_Task item_
Find every line in the entries below that contains the string "well", matching case exactly, and copy each of those lines in full.

-------- Record excerpts --------

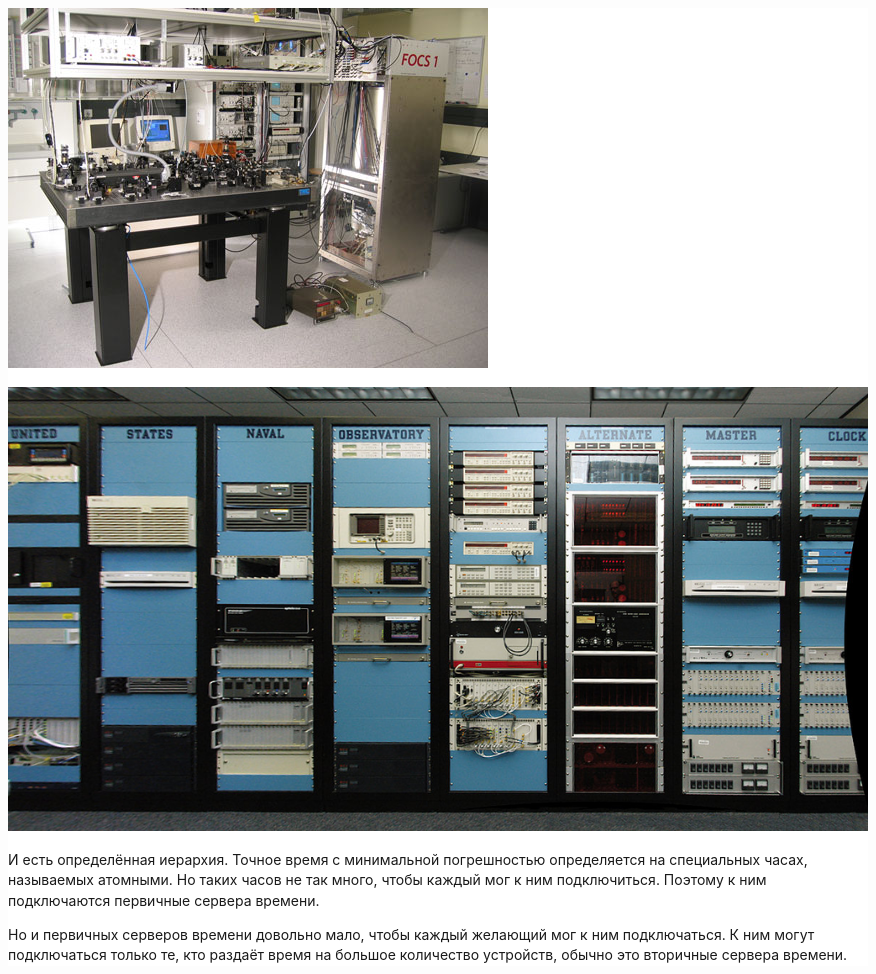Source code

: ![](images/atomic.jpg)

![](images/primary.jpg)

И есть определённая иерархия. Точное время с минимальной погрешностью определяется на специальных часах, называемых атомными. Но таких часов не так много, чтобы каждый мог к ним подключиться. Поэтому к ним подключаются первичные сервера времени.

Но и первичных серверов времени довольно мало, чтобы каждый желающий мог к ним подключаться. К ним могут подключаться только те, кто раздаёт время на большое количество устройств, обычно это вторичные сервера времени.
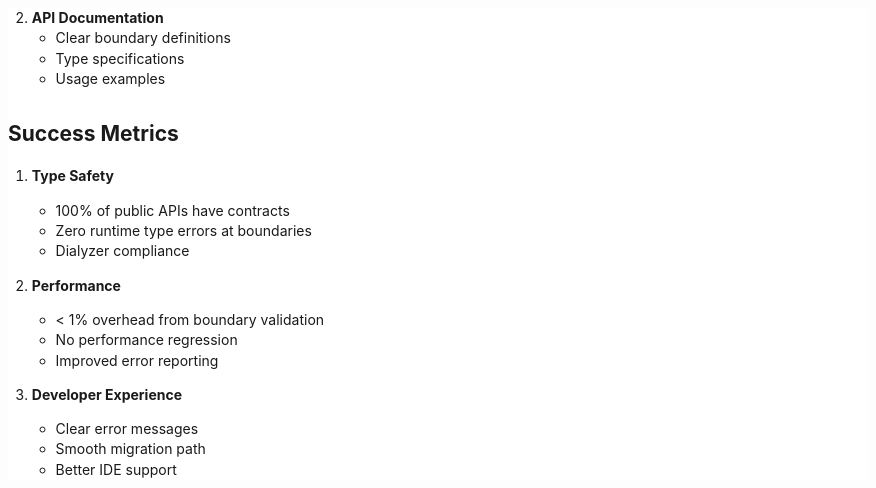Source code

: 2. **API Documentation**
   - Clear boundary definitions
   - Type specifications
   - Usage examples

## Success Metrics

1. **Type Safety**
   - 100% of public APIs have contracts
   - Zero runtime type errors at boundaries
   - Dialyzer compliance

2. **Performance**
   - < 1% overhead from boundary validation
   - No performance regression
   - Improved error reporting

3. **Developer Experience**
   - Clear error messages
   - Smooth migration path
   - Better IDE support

--------
-------- Record excerpts --------

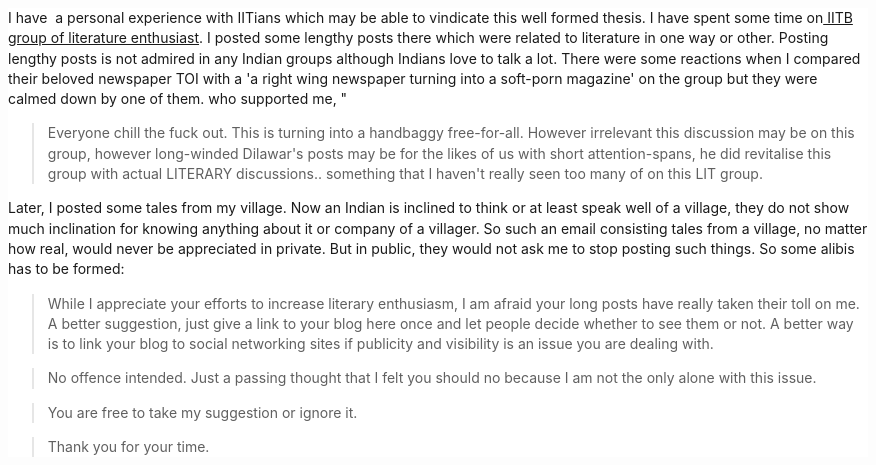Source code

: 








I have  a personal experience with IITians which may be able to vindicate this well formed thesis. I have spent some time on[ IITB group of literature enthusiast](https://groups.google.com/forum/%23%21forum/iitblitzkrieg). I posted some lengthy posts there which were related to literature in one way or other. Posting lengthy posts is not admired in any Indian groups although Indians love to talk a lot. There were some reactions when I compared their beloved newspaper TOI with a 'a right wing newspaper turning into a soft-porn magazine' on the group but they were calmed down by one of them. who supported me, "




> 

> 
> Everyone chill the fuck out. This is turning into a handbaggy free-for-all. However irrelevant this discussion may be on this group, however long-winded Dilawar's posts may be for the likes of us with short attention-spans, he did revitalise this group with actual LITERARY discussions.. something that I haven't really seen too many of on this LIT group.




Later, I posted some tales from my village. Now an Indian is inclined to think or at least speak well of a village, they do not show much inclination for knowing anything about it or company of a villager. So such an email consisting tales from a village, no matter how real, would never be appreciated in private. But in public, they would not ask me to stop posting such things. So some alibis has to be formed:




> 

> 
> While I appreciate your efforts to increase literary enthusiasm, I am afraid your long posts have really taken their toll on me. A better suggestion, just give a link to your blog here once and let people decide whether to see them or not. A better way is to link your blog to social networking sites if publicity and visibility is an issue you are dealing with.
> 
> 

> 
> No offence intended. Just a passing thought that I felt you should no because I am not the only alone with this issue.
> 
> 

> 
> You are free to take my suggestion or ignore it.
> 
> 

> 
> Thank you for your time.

--------

_Task answer_
I have  a personal experience with IITians which may be able to vindicate this well formed thesis. I have spent some time on[ IITB group of literature enthusiast](https://groups.google.com/forum/%23%21forum/iitblitzkrieg). I posted some lengthy posts there which were related to literature in one way or other. Posting lengthy posts is not admired in any Indian groups although Indians love to talk a lot. There were some reactions when I compared their beloved newspaper TOI with a 'a right wing newspaper turning into a soft-porn magazine' on the group but they were calmed down by one of them. who supported me, "
Later, I posted some tales from my village. Now an Indian is inclined to think or at least speak well of a village, they do not show much inclination for knowing anything about it or company of a villager. So such an email consisting tales from a village, no matter how real, would never be appreciated in private. But in public, they would not ask me to stop posting such things. So some alibis has to be formed:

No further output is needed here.